Records for the task >>
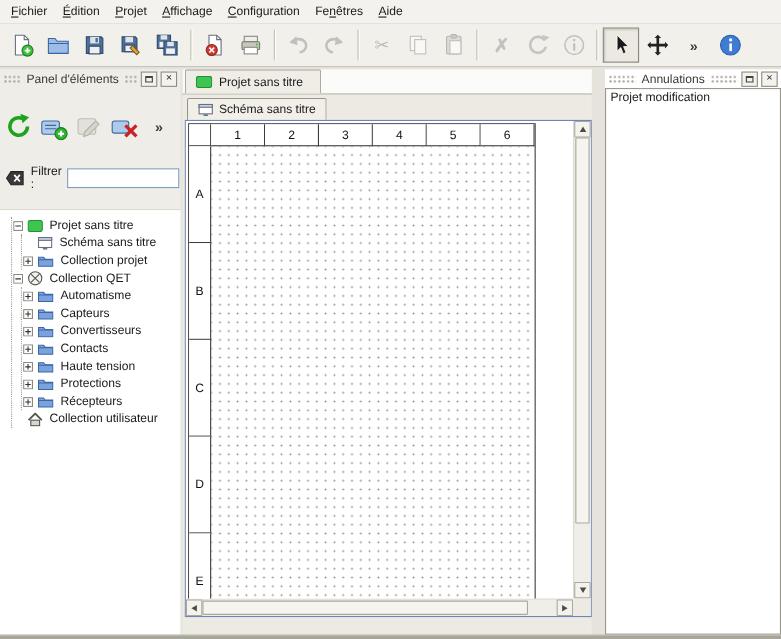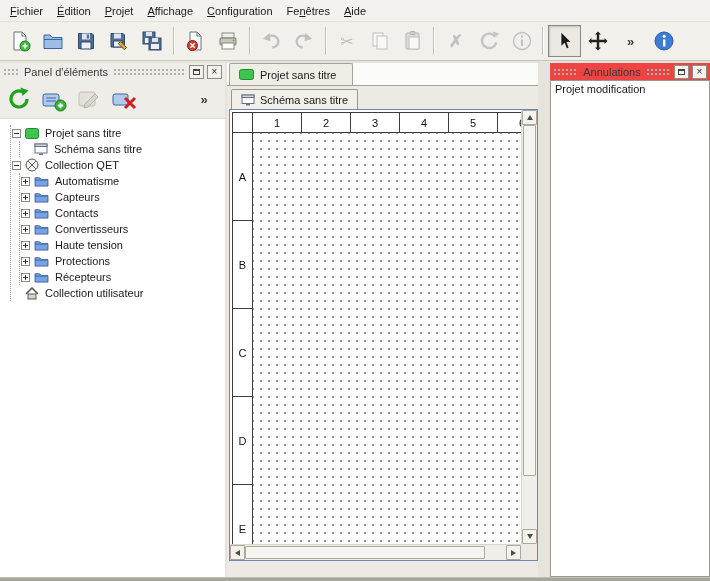--- a/index.html
+++ b/index.html
@@ -30,21 +30,21 @@
 
   
   .dock-title { height:17px; flex:none; display:flex; align-items:center; gap:3px; padding:0 3px; }
   .grip { height:8px; flex:1; background-image:radial-gradient(#b3b0a7 1px, transparent 1.2px); background-size:4px 4px; }
   .grip.sm { flex:none; width:16px; }
   .dock-title .txt { color:#3a3a38; white-space:nowrap; padding:0 2px; }
   .dock-btn { width:15px; height:14px; flex:none; border:1px solid #8e8d83; background:#f4f2ec; display:flex; align-items:center; justify-content:center; font-size:10px; line-height:1; color:#333; }
   .float-glyph { width:7px; height:6px; border:1px solid #44443e; border-top-width:2px; }
 
   
-  .left-dock { width:225px; flex:none; display:flex; flex-direction:column; background:#efede7; }
+  .left-dock { width:164px; flex:none; display:flex; flex-direction:column; background:#efede7;gap:16px; }
   .panel-toolbar { height:38px; flex:none; display:flex; align-items:center; gap:5px; padding:2px 4px; }
   .ptb { width:30px; height:30px; display:flex; align-items:center; justify-content:center; }
   .ptb.dis { opacity:.6; }
   .panel-chevron { margin-left:auto; margin-right:2px; }
   .filter-row { height:24px; flex:none; display:flex; align-items:center; gap:5px; padding:0 5px; }
   .filter-input { width:102px; height:18px; border:1px solid #7f9db9; background:#fff; padding:1px 3px; font-size:11px; }
   .tree { flex:1; min-height:0; background:#fff; border-top:1px solid #dcd9d0; padding:6px 0 0 3px; overflow:hidden; }
   .root { border-left:1px dotted #9e9e9e; margin-left:7px; }
   .children { border-left:1px dotted #9e9e9e; margin-left:8px; }
   .trow { height:16px; display:flex; align-items:center; gap:4px; padding-left:1px; white-space:nowrap; }
@@ -76,21 +76,21 @@
   .track { flex:1; position:relative; }
   .vthumb { position:absolute; left:1px; right:1px; top:0; height:87%; background:#f6f4ee; border:1px solid #aba89e; border-radius:1px; }
   .hthumb { position:absolute; top:1px; bottom:1px; left:0; width:92%; background:#f6f4ee; border:1px solid #aba89e; border-radius:1px; }
   .sb-corner { grid-column:2; grid-row:2; background:#eceae3; }
   .tri-up    { width:0; height:0; border-left:3.5px solid transparent; border-right:3.5px solid transparent; border-bottom:5px solid #4c4c45; }
   .tri-down  { width:0; height:0; border-left:3.5px solid transparent; border-right:3.5px solid transparent; border-top:5px solid #4c4c45; }
   .tri-left  { width:0; height:0; border-top:3.5px solid transparent; border-bottom:3.5px solid transparent; border-right:5px solid #4c4c45; }
   .tri-right { width:0; height:0; border-top:3.5px solid transparent; border-bottom:3.5px solid transparent; border-left:5px solid #4c4c45; }
 
   
-  .right-dock { width:160px; flex:none; display:flex; flex-direction:column; background:#ef4444; }
+  .right-dock { width:160px; flex:none; display:flex; flex-direction:column; background:#ffffff; }
   .undo-view { flex:1; min-height:0; background:#fff; border:1px solid #9a978d; }
   .undo-item { padding:2px 4px; }
 
   .bottom-edge { height:4px; flex:none; background:#a8a59b; border-top:1px solid #c2bfb5; }
 </style>
 </head>
 <body>
 
 <div class="app">
 
@@ -288,20 +288,30 @@
           <svg width="26" height="26" viewBox="0 0 26 26">
               <rect x="2" y="8" width="15" height="11" rx="2" fill="#aecbec" stroke="#40699f"></rect>
               <path d="M14 12l10 10M24 12L14 22" stroke="#cc2222" stroke-width="3"></path>
             </svg>
         </button>
         <button class="ptb panel-chevron">
           <span class="glyph-chevron">»</span>
         </button>
       </div>
 
+      <div class="filter-row">
+        <button class="ptb" style="width:20px;height:20px;">
+          <svg width="18" height="18" viewBox="0 0 18 18">
+              <path d="M5 3h11v12H5L1 9z" fill="#3a3a3a" stroke="#222"></path>
+              <path d="M8 6l5 6M13 6l-5 6" stroke="#fff" stroke-width="1.6"></path>
+            </svg>
+        </button>
+        <span>Filtrer :</span>
+        <input class="filter-input" value="" style="">
+      </div>
 
       <div class="tree">
         <div class="root">
           <div class="trow">
             <span class="exp">
                 <svg width="9" height="9">
                   <rect x="0.5" y="0.5" width="8" height="8" fill="#fff" stroke="#8c897f"></rect>
                   <line x1="2" y1="4.5" x2="7" y2="4.5" stroke="#333"></line>
                 </svg>
               </span>
@@ -317,20 +327,36 @@
               <span class="exp"></span>
               <span class="ticon">
                   <svg width="14" height="12" viewBox="0 0 14 12">
                     <rect x="1" y="1" width="12" height="9" fill="#fff" stroke="#667084"></rect>
                     <rect x="1" y="1" width="12" height="2.5" fill="#cdd6e8" stroke="#667084"></rect>
                     <rect x="5" y="10.5" width="4" height="1.5" fill="#667084"></rect>
                   </svg>
                 </span>
               <span class="tlabel">Schéma sans titre</span>
             </div>
+            <div class="trow">
+              <span class="exp">
+                  <svg width="9" height="9">
+                    <rect x="0.5" y="0.5" width="8" height="8" fill="#fff" stroke="#8c897f"></rect>
+                    <line x1="2" y1="4.5" x2="7" y2="4.5" stroke="#333"></line>
+                    <line x1="4.5" y1="2" x2="4.5" y2="7" stroke="#333"></line>
+                  </svg>
+                </span>
+              <span class="ticon">
+                  <svg width="15" height="12" viewBox="0 0 16 13">
+                    <path d="M1 3h5l1.5 2H15v7H1z" fill="#7aa3dd" stroke="#3a66a8"></path>
+                    <path d="M1 5.5h14" stroke="#3a66a8"></path>
+                  </svg>
+                </span>
+              <span class="tlabel">Collection projet</span>
+            </div>
           </div>
           <div class="trow">
             <span class="exp">
                 <svg width="9" height="9">
                   <rect x="0.5" y="0.5" width="8" height="8" fill="#fff" stroke="#8c897f"></rect>
                   <line x1="2" y1="4.5" x2="7" y2="4.5" stroke="#333"></line>
                 </svg>
               </span>
             <span class="ticon">
                 <svg width="14" height="14" viewBox="0 0 14 14">
@@ -380,37 +406,37 @@
                     <line x1="2" y1="4.5" x2="7" y2="4.5" stroke="#333"></line>
                     <line x1="4.5" y1="2" x2="4.5" y2="7" stroke="#333"></line>
                   </svg>
                 </span>
               <span class="ticon">
                   <svg width="15" height="12" viewBox="0 0 16 13">
                     <path d="M1 3h5l1.5 2H15v7H1z" fill="#7aa3dd" stroke="#3a66a8"></path>
                     <path d="M1 5.5h14" stroke="#3a66a8"></path>
                   </svg>
                 </span>
+              <span class="tlabel">Convertisseurs</span>
+            </div>
+            <div class="trow">
+              <span class="exp">
+                  <svg width="9" height="9">
+                    <rect x="0.5" y="0.5" width="8" height="8" fill="#fff" stroke="#8c897f"></rect>
+                    <line x1="2" y1="4.5" x2="7" y2="4.5" stroke="#333"></line>
+                    <line x1="4.5" y1="2" x2="4.5" y2="7" stroke="#333"></line>
+                  </svg>
+                </span>
+              <span class="ticon">
+                  <svg width="15" height="12" viewBox="0 0 16 13">
+                    <path d="M1 3h5l1.5 2H15v7H1z" fill="#7aa3dd" stroke="#3a66a8"></path>
+                    <path d="M1 5.5h14" stroke="#3a66a8"></path>
+                  </svg>
+                </span>
               <span class="tlabel">Contacts</span>
-            </div>
-            <div class="trow">
-              <span class="exp">
-                  <svg width="9" height="9">
-                    <rect x="0.5" y="0.5" width="8" height="8" fill="#fff" stroke="#8c897f"></rect>
-                    <line x1="2" y1="4.5" x2="7" y2="4.5" stroke="#333"></line>
-                    <line x1="4.5" y1="2" x2="4.5" y2="7" stroke="#333"></line>
-                  </svg>
-                </span>
-              <span class="ticon">
-                  <svg width="15" height="12" viewBox="0 0 16 13">
-                    <path d="M1 3h5l1.5 2H15v7H1z" fill="#7aa3dd" stroke="#3a66a8"></path>
-                    <path d="M1 5.5h14" stroke="#3a66a8"></path>
-                  </svg>
-                </span>
-              <span class="tlabel">Convertisseurs</span>
             </div>
             <div class="trow">
               <span class="exp">
                   <svg width="9" height="9">
                     <rect x="0.5" y="0.5" width="8" height="8" fill="#fff" stroke="#8c897f"></rect>
                     <line x1="2" y1="4.5" x2="7" y2="4.5" stroke="#333"></line>
                     <line x1="4.5" y1="2" x2="4.5" y2="7" stroke="#333"></line>
                   </svg>
                 </span>
               <span class="ticon">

Work instruction >>
Find every line in the records above that contains the word "title", and copy each one.

Your solution >>
   .dock-title { height:17px; flex:none; display:flex; align-items:center; gap:3px; padding:0 3px; }
   .dock-title .txt { color:#3a3a38; white-space:nowrap; padding:0 2px; }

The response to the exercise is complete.